2. Compute the Chi-Square Statistic:
- Use the `CHISQ.TEST` function in Excel to perform the Chi-Square test which checks the independence of categories based on observed and expected frequencies.
3. Calculate Cramer's V:
- Cramer's V can be calculated to measure the strength of association between two categorical variables.
4. Interpret Results:
- Review the p-value derived from the Chi-Square test. If the p-value is less than 0.05, we reject the null hypothesis, indicating a significant difference in service usage based on recommendations.
Conclusion
In this assignment, we successfully recoded variables in SPSS and explored their distributions. We also utilized Excel for descriptive statistics, as well as hypothesis testing through chi-square analysis. The results of these analyses can lead to an improved understanding of customer loyalty and service usage at the Avery Fitness Center.
References
1. Field, A. (2018). Discovering Statistics Using SPSS. Sage Publications.
2. Pallant, J. (2020). SPSS Survival Manual. Allen & Unwin.
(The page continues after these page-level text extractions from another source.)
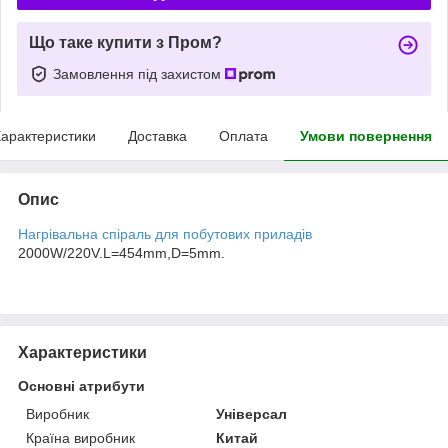
Що таке купити з Пром?
Замовлення під захистом
арактеристики
Доставка
Оплата
Умови повернення
Опис
Нагрівальна спіраль для побутових приладів
2000W/220V.L=454mm,D=5mm.
Характеристики
Основні атрибути
Виробник
Універсал
Країна виробник
Китай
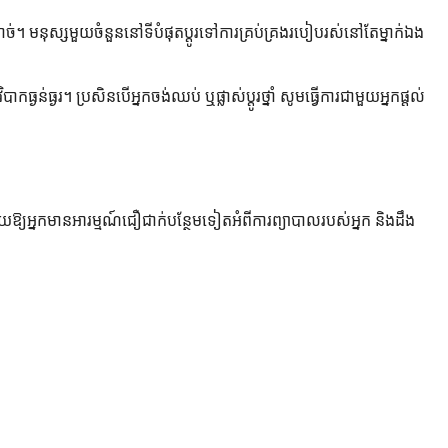
ាច់។ មនុស្សមួយចំនួននៅទីបំផុតប្តូរទៅការគ្រប់គ្រងរបៀបរស់នៅតែម្នាក់ឯង
្ងរ។ ប្រសិនបើអ្នកចង់ឈប់ ឬផ្លាស់ប្តូរថ្នាំ សូមធ្វើការជាមួយអ្នកផ្តល់
ួយឱ្យអ្នកមានអារម្មណ៍ជឿជាក់បន្ថែមទៀតអំពីការព្យាបាលរបស់អ្នក និងដឹង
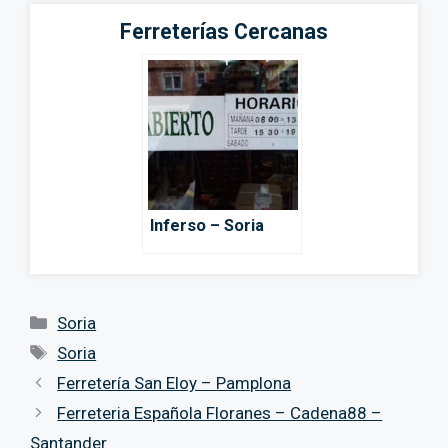
Ferreterías Cercanas
Inferso – Soria
Categorías
Soria
Etiquetas
Soria
Ferretería San Eloy – Pamplona
Ferreteria Española Floranes – Cadena88 –
Santander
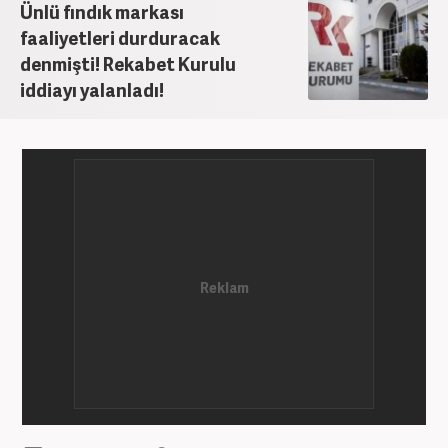
Ünlü fındık markası
faaliyetleri durduracak
denmişti! Rekabet Kurulu
iddiayı yalanladı!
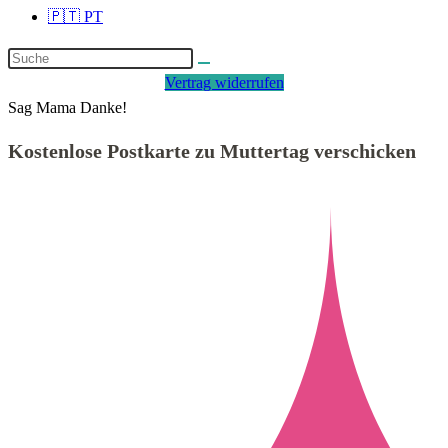
🇵🇹 PT
Vertrag widerrufen
Sag Mama Danke!
Kostenlose Postkarte zu Muttertag verschicken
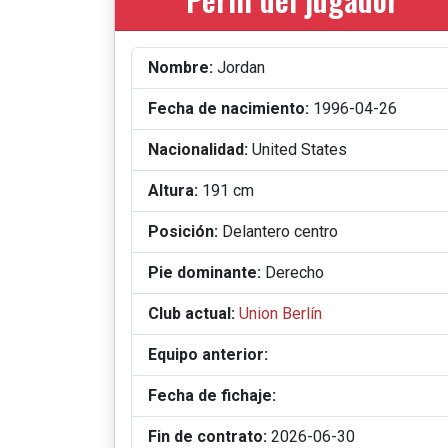
Nombre:
Jordan
Fecha de nacimiento:
1996-04-26
Nacionalidad:
United States
Altura:
191 cm
Posición:
Delantero centro
Pie dominante:
Derecho
Club actual:
Union Berlín
Equipo anterior:
Fecha de fichaje:
Fin de contrato:
2026-06-30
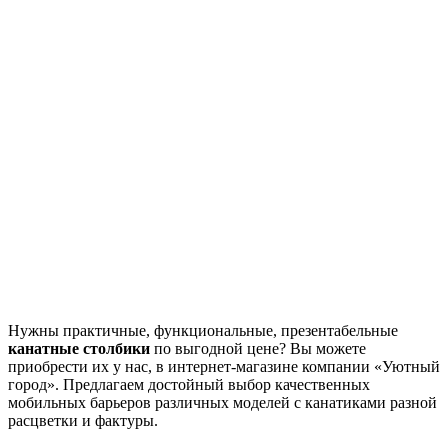
Нужны практичные, функциональные, презентабельные
канатные столбики
по выгодной цене? Вы можете
приобрести их у нас, в интернет-магазине компании «Уютный
город». Предлагаем достойный выбор качественных
мобильных барьеров различных моделей с канатиками разной
расцветки и фактуры.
3. McDonald, J.H. (2014). Handbook of Biological Statistics. Sparky House Publishing.
4. U.S. Department of Health & Human Services. (2021). Healthcare Quality Improvement. Retrieved from https://www.hhs.gov.
5. Norusis, M.J. (2010). SPSS Statistics 19 Guide to Data Analysis. Prentice Hall.
6. Zar, J.H. (2010). Biostatistical Analysis. Pearson Education.
7. Cohen, J. (1988). Statistical Power Analysis for the Behavioral Sciences. Routledge.
8. Samuel, A. (2017). SPSS Data Analysis for Beginners. Independently Published.
9. Vittinghoff, E., & McCulloch, C.E. (2007). Relaxing the Rule of Ten Events per Variable in Logistic and Cox Regression. American Journal of Epidemiology.
10. Trochim, W.M.K. (2006). The Research Methods Knowledge Base. Atomic Dog Publishing.
This complete assignment integrates statistical analysis, hypothesis testing, and data visualization, utilizing appropriate tools such as SPSS and Excel to derive meaningful insights from the data.